The Department for Education has today updated its CME guidance, making it statutory for schools to follow.

Here’s what leaders need to know…

1. Take ‘proactive’ steps

Pupils’ attendance must be monitored by schools through their attendance registers. Primaries and secondaries should also take “proactive steps to address poor or irregular attendance to prevent children becoming CME”, the guidance states.

It is “essential” for poor attendance to be referred to the relevant local authority at intervals agreed to by both.

Council officers are allowed under the law to “access the attendance and admission registers of all types of school to carry out their functions”. They can also “take digital or physical extracts”.

2. … and if concerned, act immediately

If there are concerns a child’s safety or wellbeing is at risk, it is “essential” for schools “to take action without delay”.

Where staff have safeguarding concerns about a pupil, they should follow their child protection policy and involve their designated safeguarding lead.

In cases where they are concerned for a youngster’s welfare, they should “immediately consider whether a referral needs to be made to local authority children’s social care and, if appropriate, whether to call the police”.

3. Schools to locate children at risk

The guidance also said schools “should” do “their own initial proactive work to locate a child at risk of becoming a CME”, before working with their council.

Even when a case is referred to a local authority, they should “continue to play their role in conducting joint reasonable enquiries”.

The government wants leaders to work with councils to “return CME in their local area into education”.
_ _ _ _ _
▶ [WHAT YOU NEED TO DO]
A. In the article on the CME guidance, what else can council officers take besides accessing school attendance and admission registers?
B. Write out the passage of the article on the CME guidance between "Council officers are" and "designated safeguarding lead.", inclusive, word for word.
Use only the article on the CME guidance as your source.

▶ [EXCERPTED RECORDS]
_ _ _ _ _
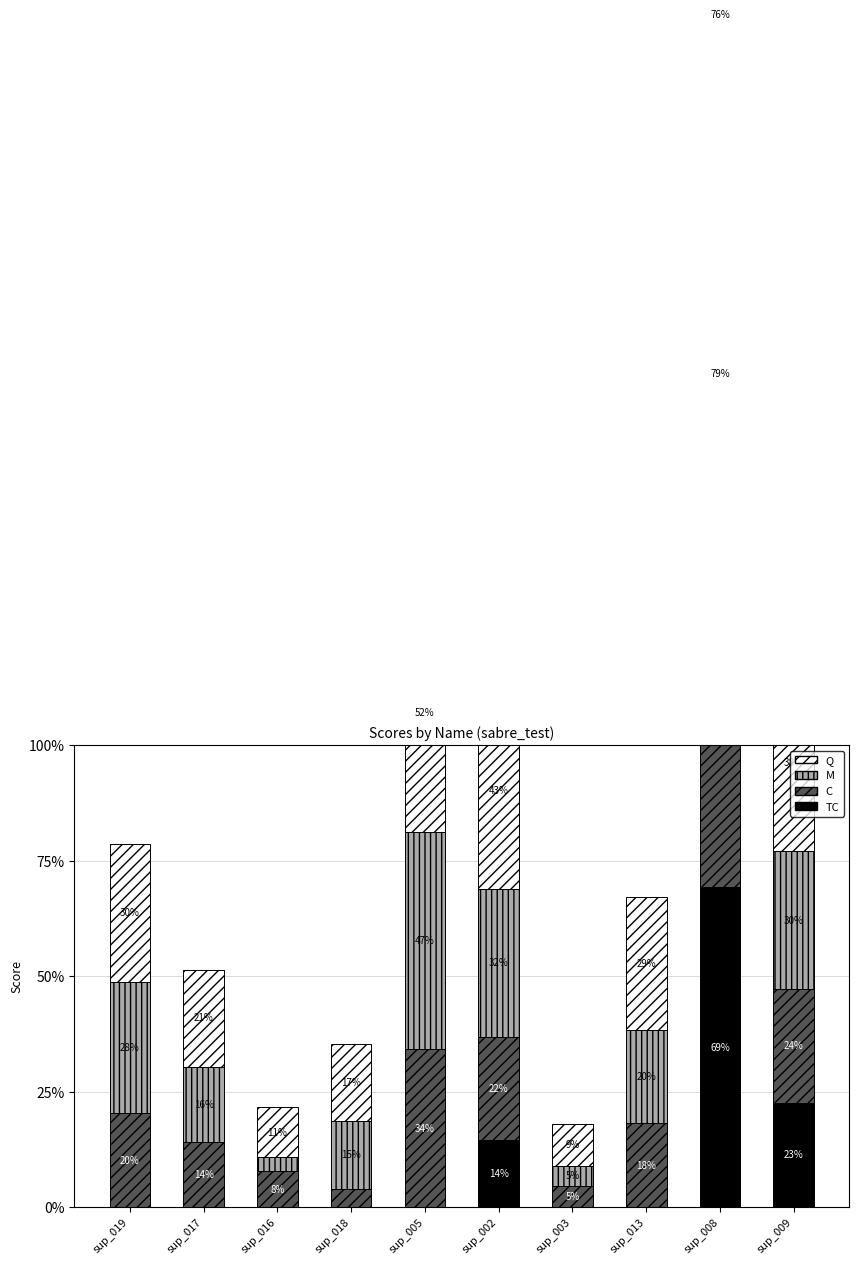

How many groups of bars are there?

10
_ _ _ _ _
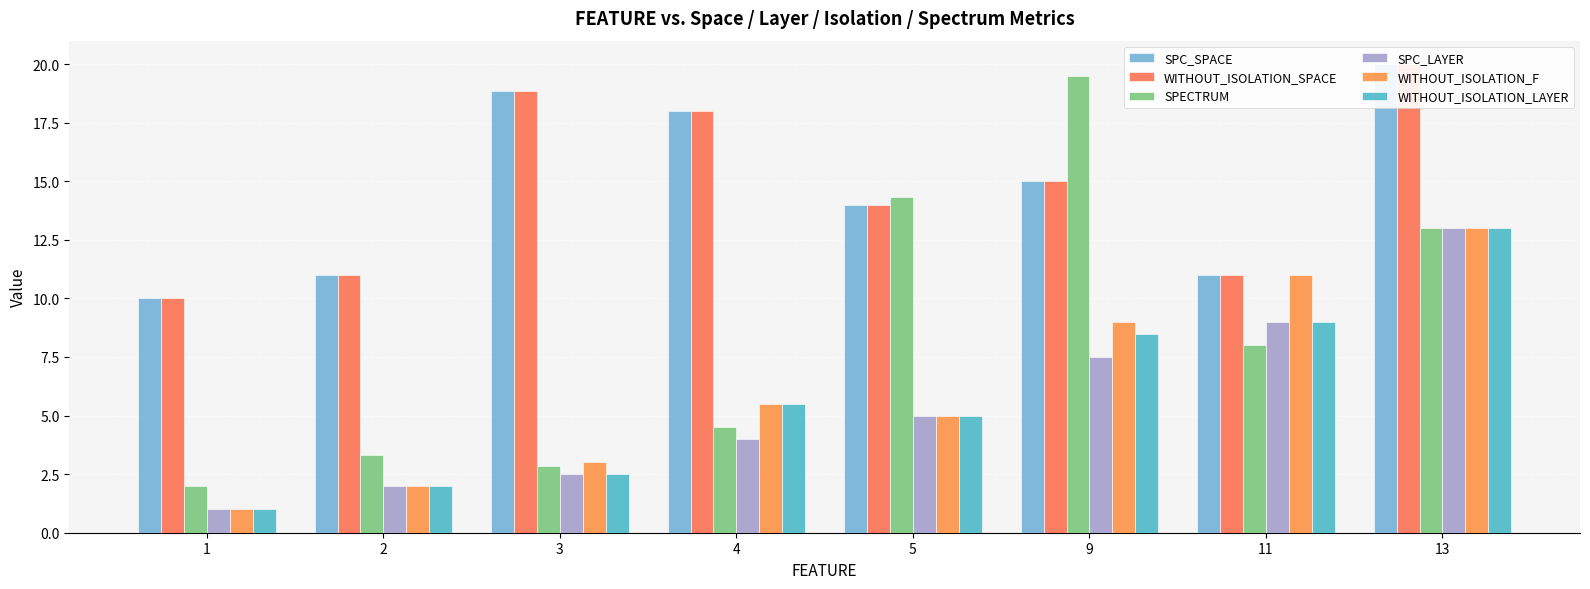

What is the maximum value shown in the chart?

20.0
_ _ _ _ _
▶ [ANSWER SET]
A. They can take digital or physical extracts.

B.
Council officers are allowed under the law to “access the attendance and admission registers of all types of school to carry out their functions”. They can also “take digital or physical extracts”.

2. … and if concerned, act immediately

If there are concerns a child’s safety or wellbeing is at risk, it is “essential” for schools “to take action without delay”.

Where staff have safeguarding concerns about a pupil, they should follow their child protection policy and involve their designated safeguarding lead.